[Tribune] Les fonds de dette : du nouveau dans le financement des entreprises
Publié par Florence Leandri le - mis à jour à
Certains fonds d'investissement peuvent désormais octroyer des prêts aux entreprises. Pertinence du recours à un tel financement, coût et pratique, l'auteur, Me Gérard Cohen, livre ci-après son appréciation...plutôt positive.
Le décret n°2016-1587 du 24 novembre 2016, qui s'inscrit dans la finalisation de la Loi Sapin II du 8 novembre 2016 relative à la modernisation de la vie économique, fixe les conditions dans lesquelles certains fonds d'investissement peuvent octroyer des prêts aux entreprises. Ce décret confirme la tendance d'une restriction du champ d'application du monopole bancaire et s'inscrit dans le mouvement plus vaste de désintermédiation du financement en Europe, mouvement qui vise à permettre à des prêteurs alternatifs, non bancaires, de participer au financement de l'économie aux côtés des établissements de crédit.
Un entrepreneur en quête de fonds bénéficie donc aujourd'hui d'un panel plus complet de financement, avec les traditionnels fonds d'investissement qui apportent en capital, les banques, les fonds mezzaneurs et désormais les fonds de dette qui peuvent prêter de l'argent.
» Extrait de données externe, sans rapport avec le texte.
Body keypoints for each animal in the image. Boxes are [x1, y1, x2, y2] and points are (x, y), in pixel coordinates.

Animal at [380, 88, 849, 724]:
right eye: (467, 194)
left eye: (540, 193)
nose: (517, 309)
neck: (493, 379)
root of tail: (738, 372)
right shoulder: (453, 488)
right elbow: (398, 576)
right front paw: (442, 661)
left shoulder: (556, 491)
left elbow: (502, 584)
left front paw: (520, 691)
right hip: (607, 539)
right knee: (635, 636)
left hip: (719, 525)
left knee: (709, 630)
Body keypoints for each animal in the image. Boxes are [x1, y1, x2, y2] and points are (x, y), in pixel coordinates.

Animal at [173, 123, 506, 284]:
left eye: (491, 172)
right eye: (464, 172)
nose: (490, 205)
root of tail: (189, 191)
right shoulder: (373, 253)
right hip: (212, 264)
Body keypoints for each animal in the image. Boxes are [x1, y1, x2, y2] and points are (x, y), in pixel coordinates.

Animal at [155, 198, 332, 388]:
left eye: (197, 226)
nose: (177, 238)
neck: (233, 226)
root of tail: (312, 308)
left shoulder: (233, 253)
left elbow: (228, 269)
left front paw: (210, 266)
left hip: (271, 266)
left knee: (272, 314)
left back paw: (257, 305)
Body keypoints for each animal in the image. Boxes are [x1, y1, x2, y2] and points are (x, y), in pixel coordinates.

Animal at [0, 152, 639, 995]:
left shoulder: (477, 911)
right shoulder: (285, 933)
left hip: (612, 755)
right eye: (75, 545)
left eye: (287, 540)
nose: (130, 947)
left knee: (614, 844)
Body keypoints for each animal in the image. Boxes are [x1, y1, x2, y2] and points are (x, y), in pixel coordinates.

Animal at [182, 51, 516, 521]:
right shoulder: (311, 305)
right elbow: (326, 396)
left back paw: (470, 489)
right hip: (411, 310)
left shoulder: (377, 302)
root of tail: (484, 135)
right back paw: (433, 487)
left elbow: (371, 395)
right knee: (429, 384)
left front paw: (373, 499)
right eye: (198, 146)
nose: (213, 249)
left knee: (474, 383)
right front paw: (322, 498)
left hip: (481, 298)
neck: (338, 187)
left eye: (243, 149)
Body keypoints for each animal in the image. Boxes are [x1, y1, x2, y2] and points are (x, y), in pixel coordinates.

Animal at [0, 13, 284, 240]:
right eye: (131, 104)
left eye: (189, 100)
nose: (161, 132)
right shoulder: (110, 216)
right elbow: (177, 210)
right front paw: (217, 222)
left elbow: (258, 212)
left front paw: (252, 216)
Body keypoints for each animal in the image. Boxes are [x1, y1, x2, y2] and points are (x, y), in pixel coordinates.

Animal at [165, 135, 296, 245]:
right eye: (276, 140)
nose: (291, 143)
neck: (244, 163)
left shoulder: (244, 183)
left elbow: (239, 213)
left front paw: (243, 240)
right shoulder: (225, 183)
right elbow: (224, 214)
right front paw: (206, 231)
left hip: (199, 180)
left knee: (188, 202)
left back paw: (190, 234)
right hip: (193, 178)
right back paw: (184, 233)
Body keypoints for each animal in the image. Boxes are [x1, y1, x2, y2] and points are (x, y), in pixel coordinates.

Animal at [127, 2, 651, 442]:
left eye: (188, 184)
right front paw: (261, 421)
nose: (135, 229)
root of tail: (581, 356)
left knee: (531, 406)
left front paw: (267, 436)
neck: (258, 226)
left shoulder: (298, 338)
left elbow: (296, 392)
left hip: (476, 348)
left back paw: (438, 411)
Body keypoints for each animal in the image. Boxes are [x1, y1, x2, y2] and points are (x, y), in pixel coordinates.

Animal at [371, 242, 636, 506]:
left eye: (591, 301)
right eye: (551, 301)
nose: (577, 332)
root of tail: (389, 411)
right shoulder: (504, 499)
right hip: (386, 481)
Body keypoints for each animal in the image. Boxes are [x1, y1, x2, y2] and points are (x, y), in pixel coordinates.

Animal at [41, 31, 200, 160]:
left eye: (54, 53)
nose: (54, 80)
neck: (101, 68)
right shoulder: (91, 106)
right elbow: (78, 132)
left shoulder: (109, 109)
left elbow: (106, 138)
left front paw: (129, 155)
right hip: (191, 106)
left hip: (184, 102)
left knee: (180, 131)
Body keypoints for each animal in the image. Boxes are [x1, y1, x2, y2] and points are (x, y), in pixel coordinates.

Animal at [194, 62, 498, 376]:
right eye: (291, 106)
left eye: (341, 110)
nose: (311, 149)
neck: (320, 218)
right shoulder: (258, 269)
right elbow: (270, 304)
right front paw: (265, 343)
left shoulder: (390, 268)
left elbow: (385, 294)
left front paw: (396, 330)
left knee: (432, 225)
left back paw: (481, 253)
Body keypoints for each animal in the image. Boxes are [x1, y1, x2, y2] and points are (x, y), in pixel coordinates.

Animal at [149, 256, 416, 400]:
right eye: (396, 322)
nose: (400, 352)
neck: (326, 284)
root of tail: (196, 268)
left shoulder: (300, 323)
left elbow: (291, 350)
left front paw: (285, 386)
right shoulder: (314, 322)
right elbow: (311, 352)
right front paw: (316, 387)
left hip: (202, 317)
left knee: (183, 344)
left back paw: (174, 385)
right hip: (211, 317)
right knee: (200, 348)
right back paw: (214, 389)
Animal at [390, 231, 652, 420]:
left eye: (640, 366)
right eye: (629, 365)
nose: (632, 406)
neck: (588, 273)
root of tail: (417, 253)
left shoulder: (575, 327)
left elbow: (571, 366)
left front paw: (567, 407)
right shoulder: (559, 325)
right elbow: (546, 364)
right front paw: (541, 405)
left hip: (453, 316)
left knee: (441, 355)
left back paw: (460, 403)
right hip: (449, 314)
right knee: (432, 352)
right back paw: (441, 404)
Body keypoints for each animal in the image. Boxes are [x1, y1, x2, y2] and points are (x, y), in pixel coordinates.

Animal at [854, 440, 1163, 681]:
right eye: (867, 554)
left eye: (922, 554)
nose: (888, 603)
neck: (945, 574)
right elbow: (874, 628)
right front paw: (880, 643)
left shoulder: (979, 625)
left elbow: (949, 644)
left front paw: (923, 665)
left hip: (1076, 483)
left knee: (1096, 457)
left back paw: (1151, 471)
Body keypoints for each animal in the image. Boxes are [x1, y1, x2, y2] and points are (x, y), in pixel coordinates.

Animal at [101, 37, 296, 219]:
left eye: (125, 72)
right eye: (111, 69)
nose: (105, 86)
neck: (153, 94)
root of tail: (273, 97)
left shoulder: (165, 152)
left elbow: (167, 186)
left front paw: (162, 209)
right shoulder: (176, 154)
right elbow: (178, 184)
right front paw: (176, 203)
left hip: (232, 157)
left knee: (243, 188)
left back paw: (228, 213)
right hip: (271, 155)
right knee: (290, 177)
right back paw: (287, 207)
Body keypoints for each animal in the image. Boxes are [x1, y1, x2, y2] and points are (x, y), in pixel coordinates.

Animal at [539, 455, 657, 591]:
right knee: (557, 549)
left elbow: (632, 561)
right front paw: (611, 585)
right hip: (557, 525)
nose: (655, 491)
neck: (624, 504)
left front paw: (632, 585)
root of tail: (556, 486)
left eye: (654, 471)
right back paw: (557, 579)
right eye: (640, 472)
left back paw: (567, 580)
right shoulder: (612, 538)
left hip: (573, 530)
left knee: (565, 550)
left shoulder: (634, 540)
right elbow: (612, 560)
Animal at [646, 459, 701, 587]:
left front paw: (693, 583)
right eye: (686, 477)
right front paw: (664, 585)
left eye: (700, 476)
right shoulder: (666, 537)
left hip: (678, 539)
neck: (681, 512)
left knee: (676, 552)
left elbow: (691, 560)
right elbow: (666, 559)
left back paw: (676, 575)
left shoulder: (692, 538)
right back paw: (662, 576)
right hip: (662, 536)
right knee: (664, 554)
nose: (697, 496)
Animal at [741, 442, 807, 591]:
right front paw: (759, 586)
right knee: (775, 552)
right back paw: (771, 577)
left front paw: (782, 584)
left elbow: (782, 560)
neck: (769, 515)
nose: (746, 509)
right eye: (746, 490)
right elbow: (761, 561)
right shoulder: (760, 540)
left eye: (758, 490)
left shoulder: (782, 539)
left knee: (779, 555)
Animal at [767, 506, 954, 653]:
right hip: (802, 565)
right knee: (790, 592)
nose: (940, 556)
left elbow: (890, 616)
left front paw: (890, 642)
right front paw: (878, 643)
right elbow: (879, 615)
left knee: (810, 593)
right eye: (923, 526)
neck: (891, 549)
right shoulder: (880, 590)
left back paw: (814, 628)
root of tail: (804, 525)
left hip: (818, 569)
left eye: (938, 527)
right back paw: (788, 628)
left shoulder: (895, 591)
L'apparition récente de ces derniers, autorisée par la loi, est une chance supplémentaire pour une entreprise d'avoir accès à des moyens pour se développer. Un certain nombre de fonds d'investissement créent d'ailleurs des fonds de dette et s'offrent là les moyens de compléter leur offre d'accompagnement des entreprises.
Croissance externe ou pérennisation : les fonds de dette v. les banquiers
Ainsi, si une banque refuse de financer sous forme de dette une opération de croissance externe ou de pérennisation, un fonds déjà présent au capital de l'entreprise peut être tenté de faire l'opération plus facilement qu'un établissement bancaire. Parce qu'il connaît précisément le dossier, il peut prendre le risque et accepter d'endetter davantage l'entreprise et, donc d'apporter le financement sous forme de dettes. Le fonds d'investissement, associé au capital, prend une telle décision, avec l'espoir, bien évidemment, d'optimiser la valorisation de son investissement à terme. On voit bien que, pour l'entreprise, quand le système bancaire ne répond plus, quand les associés ne peuvent ou ne veulent pas toucher à la répartition du capital, un fond de dette peut apporter une source de financement supplémentaire.
Les fonds mezzaneurs devraient réviser leur taux
Bien sûr, le prêt effectué par un fond de dette a un coût plus important que celui d'un traditionnel emprunt bancaire. La rémunération du prêt est à la mesure du risque pris, surtout quand ce risque n'est pas assumé préalablement par un établissement de crédit traditionnel. Aujourd'hui, les taux des fonds de dette atteignent 5 à 7%. Ils sont donc plus élevés que les taux bancaires (1 à 3%), mais bien plus réduits que ceux pratiqués par les mezzaneurs, qui s'élèvent entre 10 et 12%. Les fonds mezzaneurs, on peut le supposer, vont vraisemblablement baisser leur taux, même si leur intervention lors d'une opération n'est en général pas de même nature.
Exemple dans le cadre d'un LBO secondaire
Même si nous avons peu de recul sur les pratiques et les conséquences de l'émergence des fonds de dette, j'ai pu apprécier récemment l'intérêt d'une telle évolution. Un des leaders des services industriels, client du cabinet, vient de faire son deuxième LBO. Il a trouvé auprès d'un de ces fonds de dette un financement qu'il ne trouvait pas auprès de ses banques. L'apport du fond de dette a permis aux fondateurs de lever moins d'argent auprès de leurs nouveaux investisseurs et de garder ainsi le contrôle de leur groupe, tout en se donnant les moyens de poursuivre le développement de leur groupe. En contrepartie, le coût de la dette est certes plus élevé et le contrat de prêt plus sévère. Mais l'entreprise peut poursuivre et financer sa croissance.
L'arrivée de ces fonds de dette bouscule donc, et à tout le moins complète le système de financement auparavant bien établi et rodé. Et les entreprises en sortent gagnantes, car elles peuvent toujours bénéficier de solutions financières traditionnelles à tous les niveaux de la structure du capital, mais aussi de cette nouvelle expertise de dette privée.
L'auteur
Gérard Cohen intervient régulièrement dans des opérations majeures de fusions-acquisitions, de LBO, de levées de fonds, de haut de bilan et d'appels publics à l'épargne en France et à l'étranger. Il est le conseil privilégié d'entreprises et de groupes de sociétés, françaises et étrangères, de premier plan et de leurs dirigeants. Gérard Cohen a également développé une expertise en matière de contentieux entre actionnaires, notamment dans le cadre d'opérations de M&A.